(Stored data entries)
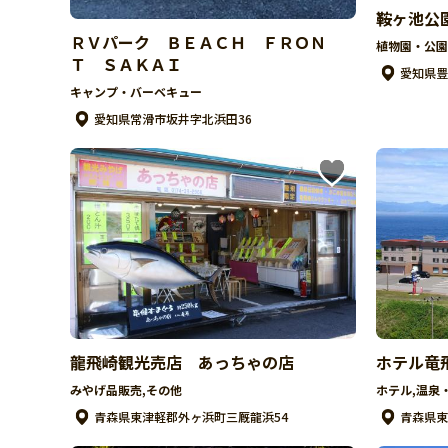
鞍ヶ池公
ＲＶパーク ＢＥＡＣＨ ＦＲＯＮ
植物園・公園
Ｔ ＳＡＫＡＩ
愛知県豊
キャンプ・バーベキュー
愛知県常滑市坂井字北浜田36
龍飛崎観光売店 あっちゃの店
ホテル竜
みやげ品販売,その他
ホテル,温泉
青森県東津軽郡外ヶ浜町三厩龍浜54
青森県東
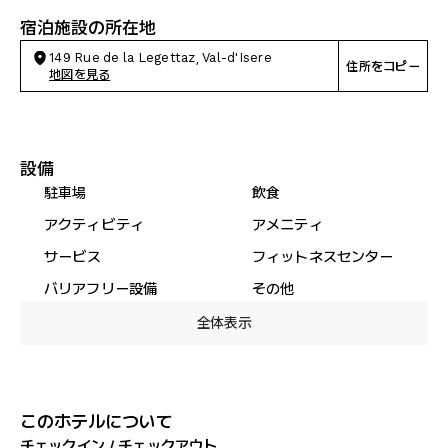
宿泊施設の所在地
149 Rue de la Legettaz, Val-d'Isere
住所をコピー
地図を見る
設備
駐車場
飲食
アクティビティ
アメニティ
サービス
フィットネスセンター
バリアフリー設備
その他
全体表示
このホテルについて
チェックイン / チェックアウト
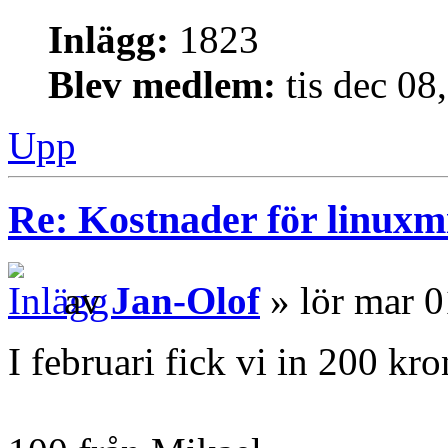
Inlägg:
1823
Blev medlem:
tis dec 08
Upp
Re: Kostnader för linuxmi
av
Jan-Olof
» lör mar 0
I februari fick vi in 200 kro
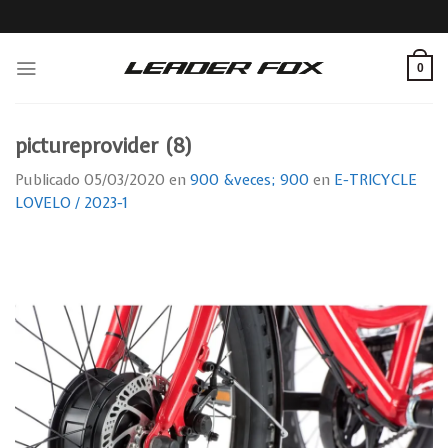
Skip
to
content
0
pictureprovider (8)
Publicado
05/03/2020
en
900 &veces; 900
en
E-TRICYCLE
LOVELO / 2023-1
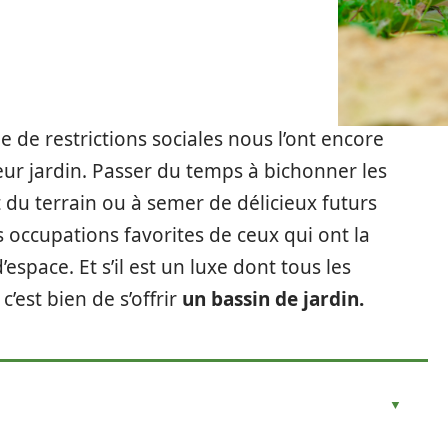
 de restrictions sociales nous l’ont encore
eur jardin. Passer du temps à bichonner les
 du terrain ou à semer de délicieux futurs
 occupations favorites de ceux qui ont la
space. Et s’il est un luxe dont tous les
c’est bien de s’offrir
un bassin de jardin.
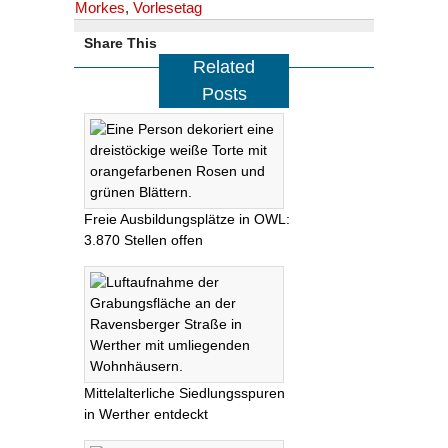
Morkes
,
Vorlesetag
Share This
Related
Posts
Freie Ausbildungsplätze in OWL:
3.870 Stellen offen
Mittelalterliche Siedlungsspuren
in Werther entdeckt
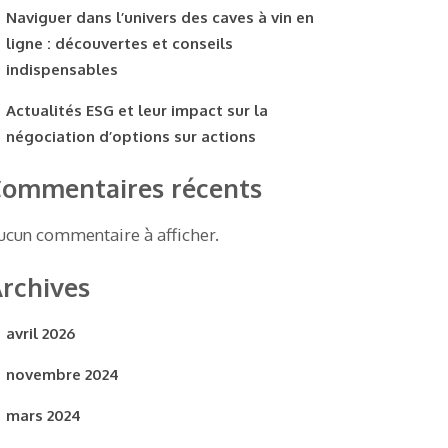
Naviguer dans l’univers des caves à vin en
ligne : découvertes et conseils
indispensables
Actualités ESG et leur impact sur la
négociation d’options sur actions
ommentaires récents
ucun commentaire à afficher.
rchives
avril 2026
novembre 2024
mars 2024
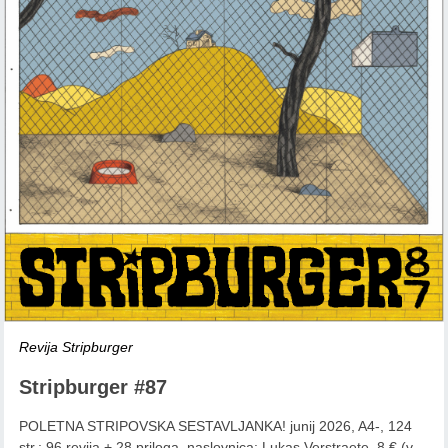
Revija Stripburger
Stripburger #87
POLETNA STRIPOVSKA SESTAVLJANKA! junij 2026, A4-, 124
str.: 96 revija + 28 priloga, naslovnica: Lukas Verstraete, 8 € (v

### Work instructions
Your task is to set down exactly the lines from the line containing "Stripburger #87" to the end of the data above, including both ends.

### Response for this exercise
Stripburger #87
POLETNA STRIPOVSKA SESTAVLJANKA! junij 2026, A4-, 124
str.: 96 revija + 28 priloga, naslovnica: Lukas Verstraete, 8 € (v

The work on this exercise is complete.